Old Cathedral of Coimbra

The Sé Velha (Old Cathedral) is one of the country’s most beautiful and oldest Romanesque monuments, dating from the time of Portugal’s foundation as a nation. Work began on its building in 1164, at the initiative of the Bishop Dom Miguel Salomão, on the site where there had previously stood a church that had been destroyed in an attack by Muslim forces. The master builders were Roberto and Bernardo, two Frenchmen, who introduced a very elaborate Romanesque style into Portugal. The western façade is crowned by battlements, which give the cathedral the appearance of a gigantic fortress-church, making it a symbol of the alliance between temporal power and the power of the Church in the far-off days of the Christian Reconquest. In the salient central section of the building is a beautifully proportioned doorway with five arches, whose columns, the work of the master builder Roberto, have capitals with chimeras denoting an Islamic influence.
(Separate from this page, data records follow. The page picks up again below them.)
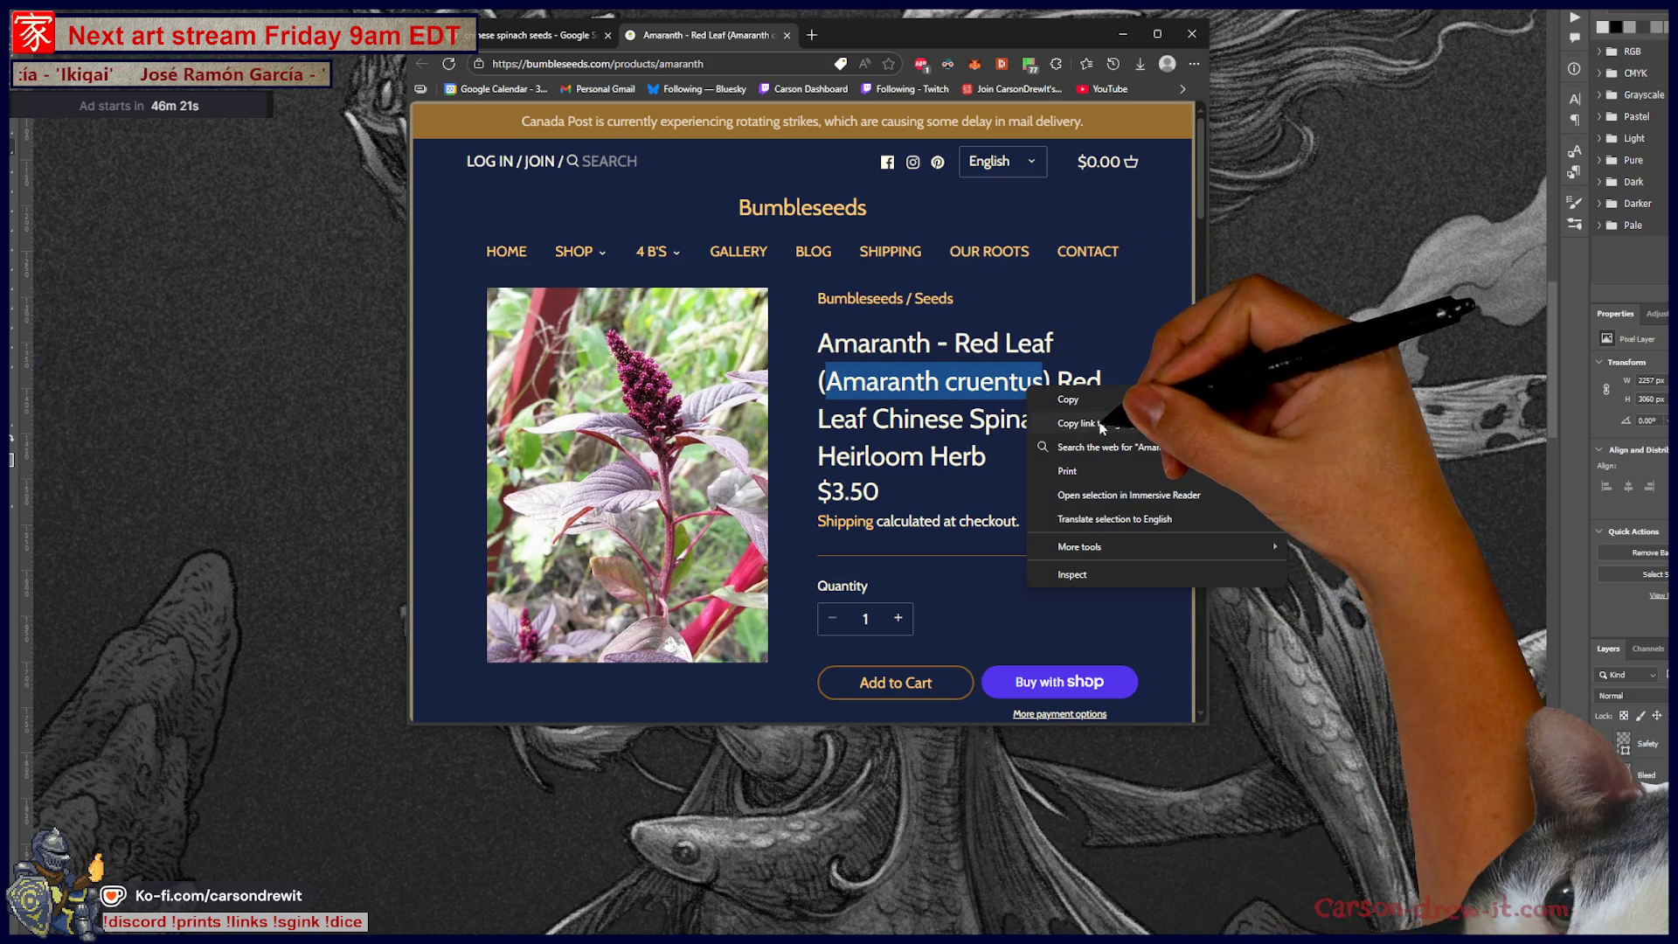
{"action": "left_click", "coordinate": [1121, 447]}
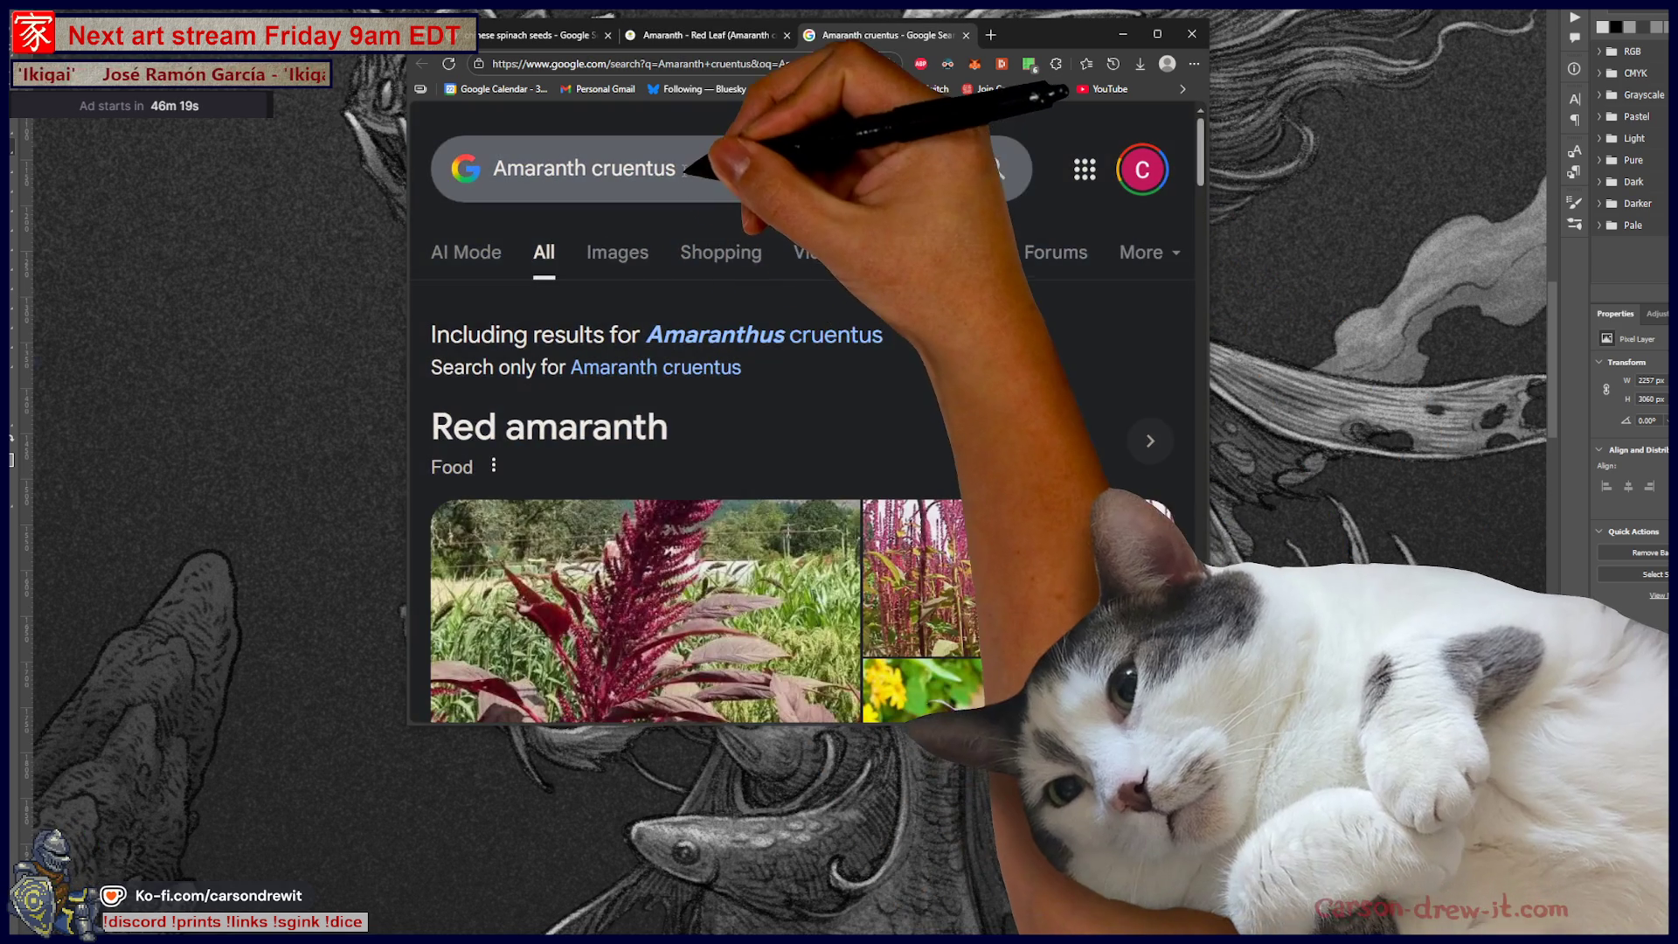
{"action": "left_click", "coordinate": [691, 167]}
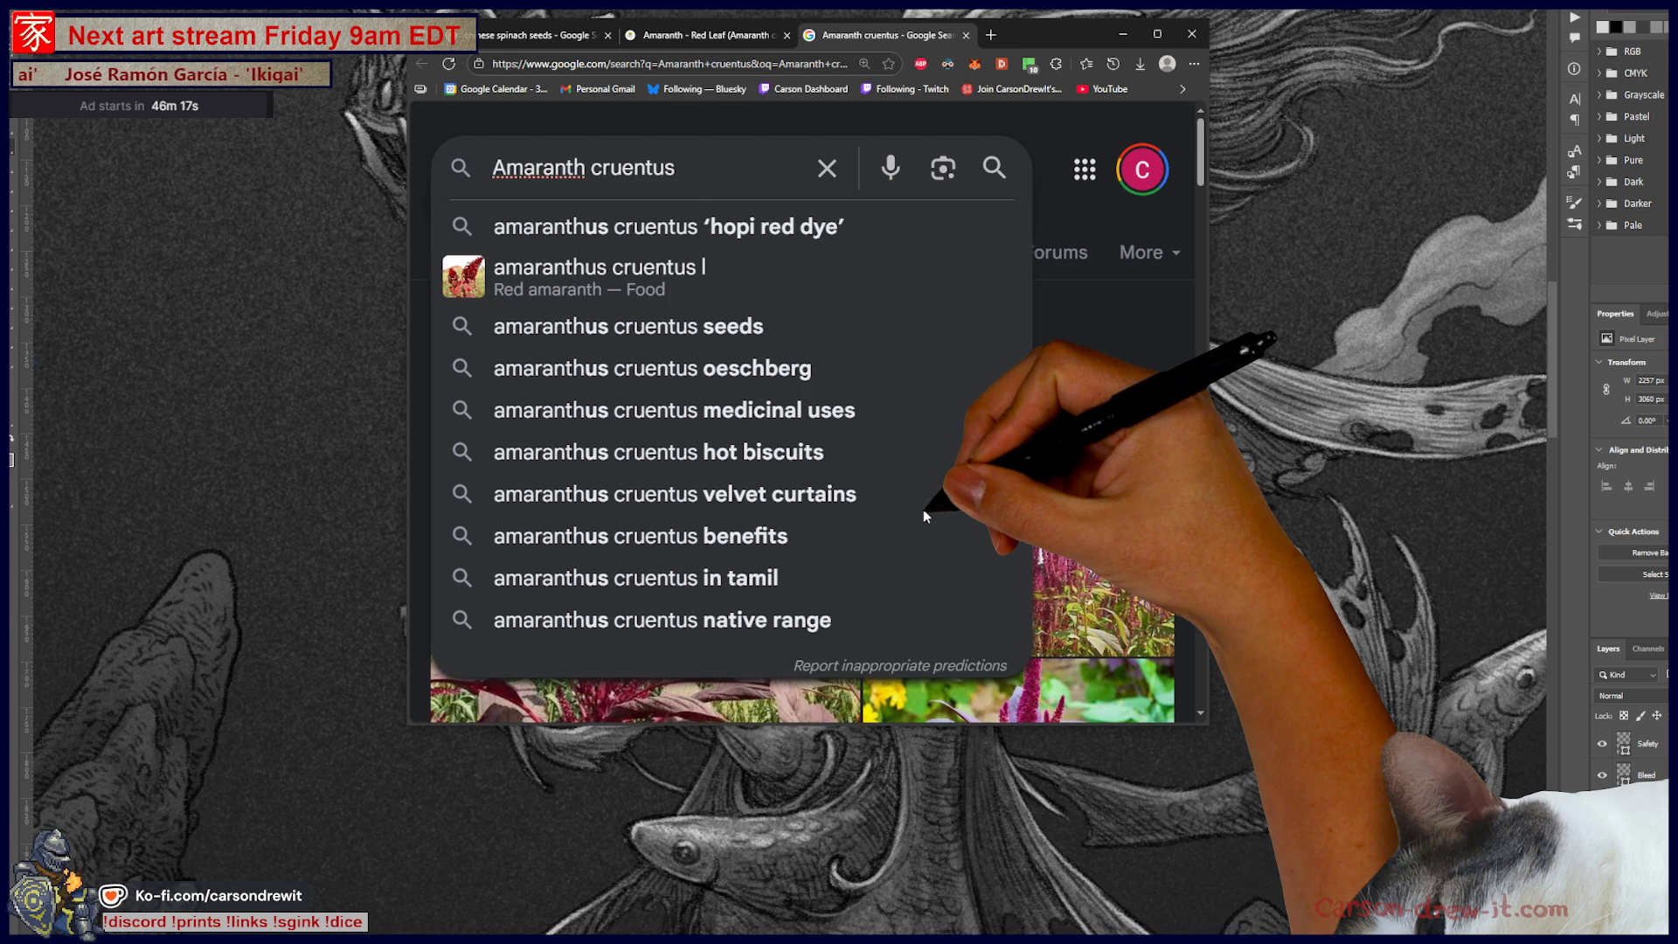
Step: Search Google for 'Amaranth cruentus seeds' and browse the results
{"action": "type", "text": "seeds"}
{"action": "key", "text": "Return"}
{"action": "scroll", "coordinate": [729, 470], "scroll_direction": "down", "scroll_amount": 5}
{"action": "scroll", "coordinate": [729, 470], "scroll_direction": "down", "scroll_amount": 3}
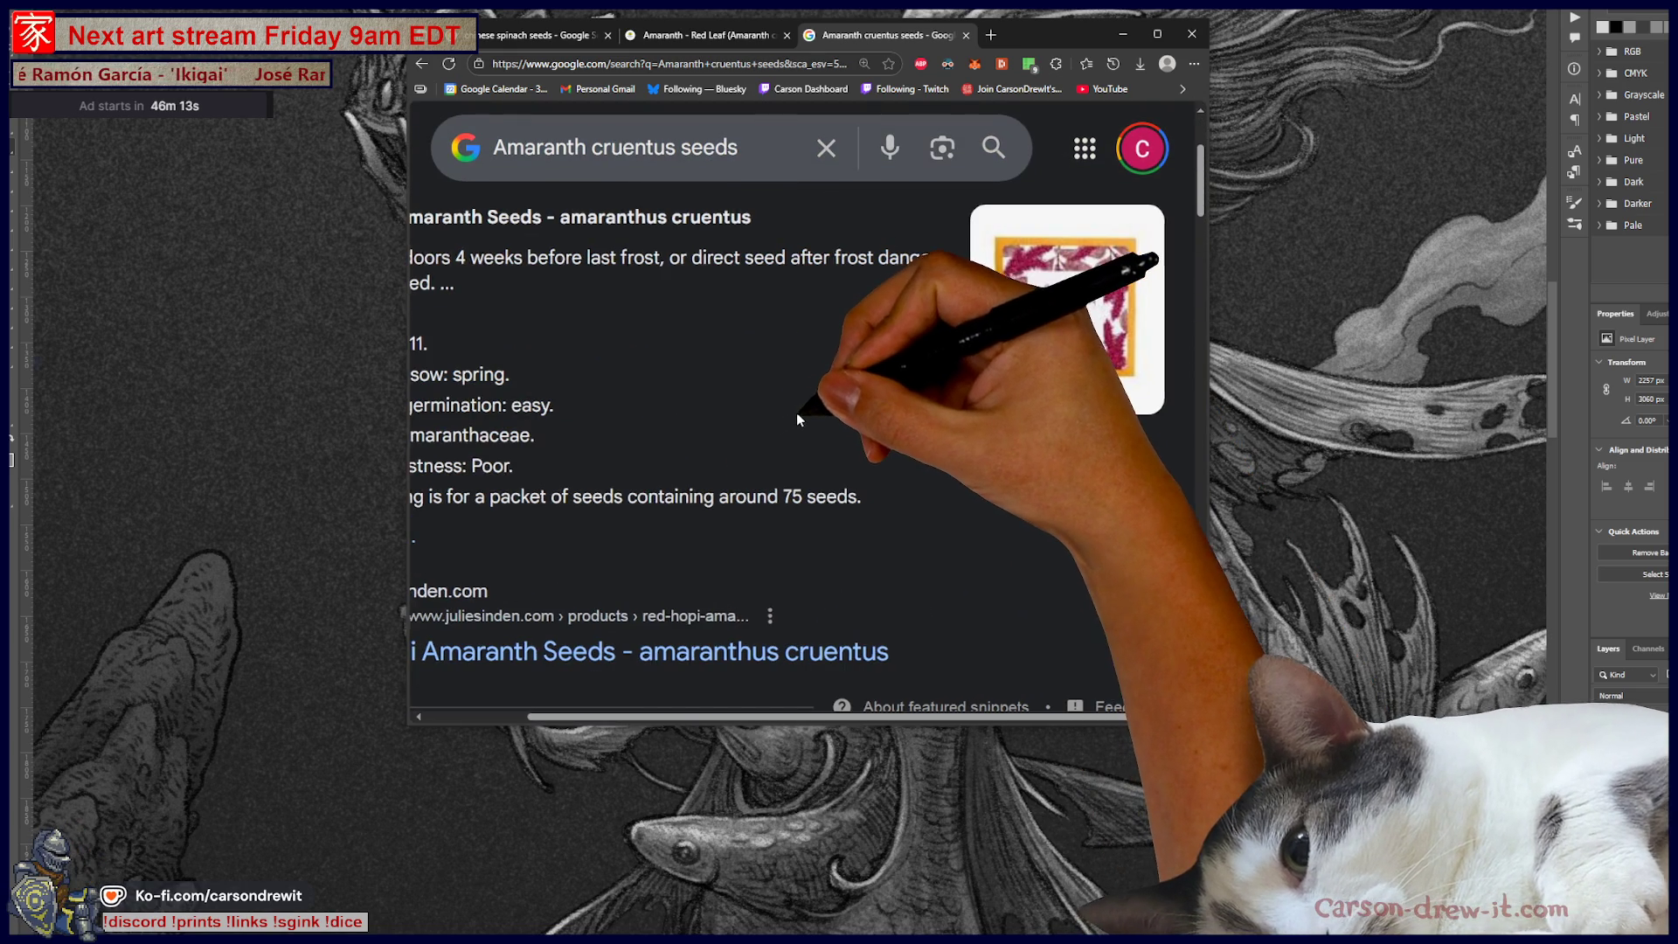
{"action": "scroll", "coordinate": [796, 412], "scroll_direction": "up", "scroll_amount": 2}
{"action": "scroll", "coordinate": [795, 413], "scroll_direction": "left", "scroll_amount": 2}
In the 16th century, the Bishop Dom Jorge de Almeida added the resplendent inspiration of the Renaissance to the building’s Romanesque austerity: on the northern façade, the Porta Especiosa, the supreme work of Jean de Rouen, was inspired by the Italian Renaissance and made use of large triumphal arches. On the tympanum, the medallion representing the Virgin and Child, surrounded by angels, is one of the most beautiful Portuguese Renaissance sculptures. A little higher up, the equally Renaissance Porta de Santa Clara is broken by a series of elegant arcades.

This tour of the outside of the building should be ended by passing through the apse, which is interesting because of its Romanesque gallery, showing the remains of a Gothic parapet and from where it is possible to see the dome lined with azulejos and added in the 17th century.

The cloisters began to be built in 1218, during the reign of Dom Afonso II, and were therefore one of the first Gothic constructions in Portugal. Of a larger size than usual, a part of the hill had to be destroyed to build them. They consist of a single vaulted storey, whilst the arches are in double rows, standing on fine double columns. The capitals are decorated with plant motifs, heralding the emerging Gothic taste. The Gothic work found here displays a maturity in its structure and an assuredness in the use of forms, which reveals that the craftsmen who worked here were familiar with the models that had been developed in Spain and France. The University Press was housed in this space from the 18th century to 1934.